The Leave victory has been interpreted as a vote against the establishment.  I can see it partly as that, although I'm not clear about which establishment and what the outcome was meant to be to those who chose to use this as a protest vote.  Was it an actual vote against the EU establishment - the supposed anti-democratic beaurocrats? Was it an anti-austerity vote?  Was it a vote against globalisation?  A vote against capitalism?  Was it a vote against the Tories?  A vote against all the UK mainstream politicians?  It could be any or all and possibly some others.

If it was an anti-EU vote, I think it is a fair view - the referendum was about the EU so I'm not bothered by that - although the reasoning for the protest might be of interest.  To me all the other protest votes come down in the Willful or Non-willful ignorance category. 

Either they didn't understand the nature of referenda or they voted strategically expecting (as most did) that Remain would win and that they would be part of a significant minority and thus grab the attention of whoever it was that they were protesting against.

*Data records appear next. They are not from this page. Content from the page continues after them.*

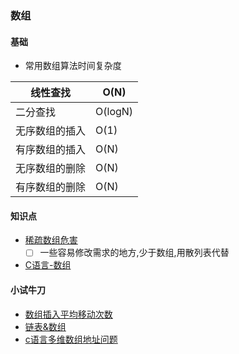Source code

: ### 数组

#### 基础

- 常用数组算法时间复杂度

| 线性查找       | O(N)    |
| -------------- | ------- |
| 二分查找       | O(logN) |
| 无序数组的插入 | O(1)    |
| 有序数组的插入 | O(N)    |
| 无序数组的删除 | O(N)    |
| 有序数组的删除 | O(N)    |

#### 知识点

- [稀疏数组危害](https://lua.ren/topic/329/)
  - [ ] 一些容易修改需求的地方,少于数组,用散列表代替
- [C语言-数组](https://github.com/xuanchengsunjin/Jim_note/blob/sandbox/note/algorithm/data_structure/c_array.md)

#### 小试牛刀

- [数组插入平均移动次数](https://www.nowcoder.com/questionTerminal/59dc66fed7dc432485bf8bf99eb65ec5?toCommentId=556540)
- [链表&数组](https://www.nowcoder.com/test/question/done?tid=22369873&qid=325961#summary)
- [c语言多维数组地址问题](https://www.nowcoder.com/test/question/done?tid=22379336&qid=26150#summary)




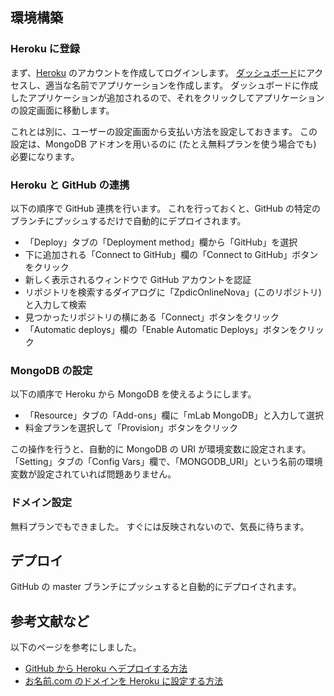 ## 環境構築

### Heroku に登録
まず、[Heroku](https://heroku.com/) のアカウントを作成してログインします。
[ダッシュボード](https://dashboard.heroku.com)にアクセスし、適当な名前でアプリケーションを作成します。
ダッシュボードに作成したアプリケーションが追加されるので、それをクリックしてアプリケーションの設定画面に移動します。

これとは別に、ユーザーの設定画面から支払い方法を設定しておきます。
この設定は、MongoDB アドオンを用いるのに (たとえ無料プランを使う場合でも) 必要になります。

### Heroku と GitHub の連携
以下の順序で GitHub 連携を行います。
これを行っておくと、GitHub の特定のブランチにプッシュするだけで自動的にデプロイされます。

- 「Deploy」タブの「Deployment method」欄から「GitHub」を選択
- 下に追加される「Connect to GitHub」欄の「Connect to GitHub」ボタンをクリック
- 新しく表示されるウィンドウで GitHub アカウントを認証
- リポジトリを検索するダイアログに「ZpdicOnlineNova」(このリポジトリ) と入力して検索
- 見つかったリポジトリの横にある「Connect」ボタンをクリック
- 「Automatic deploys」欄の「Enable Automatic Deploys」ボタンをクリック

### MongoDB の設定
以下の順序で Heroku から MongoDB を使えるようにします。

- 「Resource」タブの「Add-ons」欄に「mLab MongoDB」と入力して選択
- 料金プランを選択して「Provision」ボタンをクリック

この操作を行うと、自動的に MongoDB の URI が環境変数に設定されます。
「Setting」タブの「Config Vars」欄で、「MONGODB_URI」という名前の環境変数が設定されていれば問題ありません。

### ドメイン設定
無料プランでもできました。
すぐには反映されないので、気長に待ちます。

## デプロイ
GitHub の master ブランチにプッシュすると自動的にデプロイされます。

## 参考文献など
以下のページを参考にしました。

- [GitHub から Heroku へデプロイする方法](https://qiita.com/sho7650/items/ebd87c5dc2c4c7abb8f0)
- [お名前.com のドメインを Heroku に設定する方法](https://qiita.com/ozin/items/62bc7ef1dd3c827177fb)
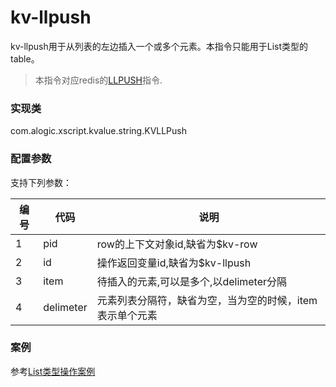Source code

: kv-llpush
=========

kv-llpush用于从列表的左边插入一个或多个元素。本指令只能用于List类型的table。

> 本指令对应redis的[LLPUSH](http://redis.io/commands/llpush)指令.

### 实现类

com.alogic.xscript.kvalue.string.KVLLPush

### 配置参数

支持下列参数：

| 编号 | 代码 | 说明 |
| ---- | ---- | ---- |
| 1 | pid | row的上下文对象id,缺省为$kv-row |
| 2 | id | 操作返回变量id,缺省为$kv-llpush |
| 3 | item | 待插入的元素,可以是多个,以delimeter分隔 |
| 4 | delimeter | 元素列表分隔符，缺省为空，当为空的时候，item表示单个元素 |

### 案例

参考[List类型操作案例](case.list.md)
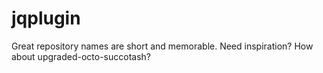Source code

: # jqplugin
Great repository names are short and memorable. Need inspiration? How about upgraded-octo-succotash?
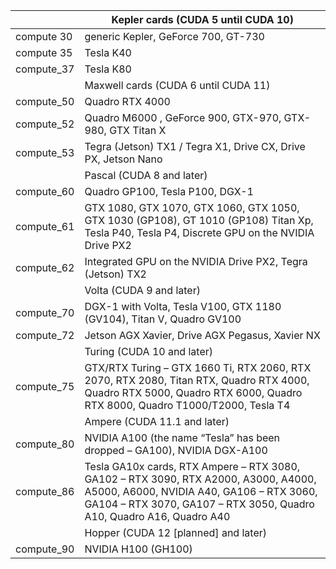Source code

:|            | Kepler cards (CUDA 5 until CUDA 10)                                                                                                                                                                     |
|------------|---------------------------------------------------------------------------------------------------------------------------------------------------------------------------------------------------------|
| compute 30 | generic Kepler, GeForce 700, GT-730                                                                                                                                                                     |
| compute 35 | Tesla K40                                                                                                                                                                                               |
| compute_37 | Tesla K80                                                                                                                                                                                               |
|            | Maxwell cards (CUDA 6 until CUDA 11)                                                                                                                                                                    |
| compute_50 | Quadro RTX 4000                                                                                                                                                                                         |
| compute_52 | Quadro M6000 , GeForce 900, GTX-970, GTX-980, GTX Titan X                                                                                                                                               |
| compute_53 | Tegra (Jetson) TX1 / Tegra X1, Drive CX, Drive PX, Jetson Nano                                                                                                                                          |
|            | Pascal (CUDA 8 and later)                                                                                                                                                                               |
| compute_60 | Quadro GP100, Tesla P100, DGX-1                                                                                                                                                                         |
| compute_61 | GTX 1080, GTX 1070, GTX 1060, GTX 1050, GTX 1030 (GP108), GT 1010 (GP108) Titan Xp, Tesla P40, Tesla P4, Discrete GPU on the NVIDIA Drive PX2                                                           |
| compute_62 | Integrated GPU on the NVIDIA Drive PX2, Tegra (Jetson) TX2                                                                                                                                              |
|            | Volta (CUDA 9 and later)                                                                                                                                                                                |
| compute_70 | DGX-1 with Volta, Tesla V100, GTX 1180 (GV104), Titan V, Quadro GV100                                                                                                                                   |
| compute_72 | Jetson AGX Xavier, Drive AGX Pegasus, Xavier NX                                                                                                                                                         |
|            | Turing (CUDA 10 and later)                                                                                                                                                                              |
| compute_75 | GTX/RTX Turing – GTX 1660 Ti, RTX 2060, RTX 2070, RTX 2080, Titan RTX, Quadro RTX 4000, Quadro RTX 5000, Quadro RTX 6000, Quadro RTX 8000, Quadro T1000/T2000, Tesla T4                                 |
|            | Ampere (CUDA 11.1 and later)                                                                                                                                                                            |
| compute_80 | NVIDIA A100 (the name “Tesla” has been dropped – GA100), NVIDIA DGX-A100                                                                                                                                |
| compute_86 | Tesla GA10x cards, RTX Ampere – RTX 3080, GA102 – RTX 3090, RTX A2000, A3000, A4000, A5000, A6000, NVIDIA A40, GA106 – RTX 3060, GA104 – RTX 3070, GA107 – RTX 3050, Quadro A10, Quadro A16, Quadro A40 |
|            | Hopper (CUDA 12 [planned] and later)                                                                                                                                                                    |
| compute_90 | NVIDIA H100 (GH100)                                                                                                                                                                                     |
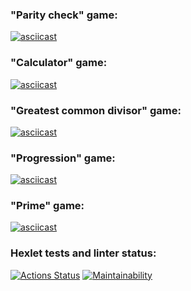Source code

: ### "Parity check" game:
[![asciicast](https://asciinema.org/a/522212.svg)](https://asciinema.org/a/522212)

### "Calculator" game:
[![asciicast](https://asciinema.org/a/522256.svg)](https://asciinema.org/a/522256)

### "Greatest common divisor" game:
[![asciicast](https://asciinema.org/a/522321.svg)](https://asciinema.org/a/522321)

### "Progression" game:
[![asciicast](https://asciinema.org/a/522338.svg)](https://asciinema.org/a/522338)

### "Prime" game:
[![asciicast](https://asciinema.org/a/522354.svg)](https://asciinema.org/a/522354)

### Hexlet tests and linter status:
[![Actions Status](https://github.com/Vyacheslavkor/php-project-lvl1/workflows/hexlet-check/badge.svg)](https://github.com/Vyacheslavkor/php-project-lvl1/actions)
[![Maintainability](https://api.codeclimate.com/v1/badges/2d870a7980fd2a4fb60e/maintainability)](https://codeclimate.com/github/Vyacheslavkor/php-project-lvl1/maintainability)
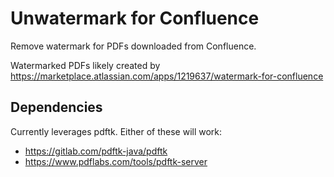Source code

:Unwatermark for Confluence
==========================

Remove watermark for PDFs downloaded from Confluence.

Watermarked PDFs likely created by
https://marketplace.atlassian.com/apps/1219637/watermark-for-confluence

## Dependencies

Currently leverages pdftk. Either of these will work:
- https://gitlab.com/pdftk-java/pdftk
- https://www.pdflabs.com/tools/pdftk-server
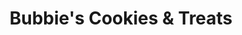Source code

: ---
title: "Bubbie's Cookies & Treats"
url: /charleston/bubbies-cookies-and-treats/
shop: pastry
---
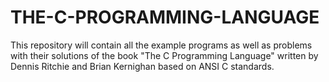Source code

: # THE-C-PROGRAMMING-LANGUAGE
This repository will contain all the example programs as well as problems with their solutions of the book "The C Programming Language" written by Dennis Ritchie and Brian Kernighan based on ANSI C standards.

Referenda are a dangerous idea - they are an example of direct democracy (as opposed to representative democracy, where we choose people who are supposedly smarter and better informed than us to make difficult decisions on our behalf).  But the more complex the decision, the less effective will be the decision making.  People can and do make the 'wrong' choice.  Binary referendums are even worse - strategic voting simply doesn't work and the closer the two sides are, the more unpredictable strategic voting becomes.  Referenda are devised on the premise that a well-informed electorate makes a considered decision about the issue and votes honestly in the way they really feel.  This referendum was probably the worst case scenario played out to the world: it was complex, emotive, had huge repercussions that could not be properly foreseen and most people would not be able to understand them sufficiently to make an informed choice even if they had the time - which in most cases they didn't.  I can understand the argument that it should never had been held - and is probably the reason why it hadn't been held until now.

But returning to the protest votes, in actual fact, even if anyone honestly held the belief that the EU and the 'establishment' needed a kicking, a logical assessment shows that such a protest vote is useless - it has boosted the Leave count, and mixed as it is with all the other types of Leave vote is indistinguishable for the protest to work.  Far better to spoil the ballot or simply not vote.  If they were protesting the Tory establishment, they would know that Boris Johnson, an Etonian Bullingdon Club member was poised to become the next PM.  He is as establishment as they get.  They were never going to knock out the Tories and stop austerity because the referendum was not party political.  Leaving the EU is not going to overturn the way capitalism works.  Nor is it going to stop further globalisation.  The EU didn't in the past four decades write the rules of how the world economy is run.  If the EU completely disintegrated, capitalism as practiced today would still be the dominant political and economic force.

7. Curiosity

I think (hope) that this is a minority group.  I read somewhere that someone voted Leave just to see what would happen!  I think this is dangerous (for much the same reason that I said strategic voting doesn't work).  Yes, I also find Leave interesting especially since such dire consequences were spelled out and so much doom and gloom was predicted.  If the experiment could be run in a test tube without consequences for the real world it might be fun.  Unfortunately there are consequences and there is no changing of your vote if you don't like the outcome.

So there you have it, my seven reasons to vote Leave.  Now the UK is full steam heading for divorce from the EU.

Or is it?  I believe that the so-called establishment including Boris Johnson, are now looking for an "exit from Brexit".  Some way to pull the country back into the EU (or at least the Common Market) and get out of delivering the type of Brexit the Leave side were selling in the campaign.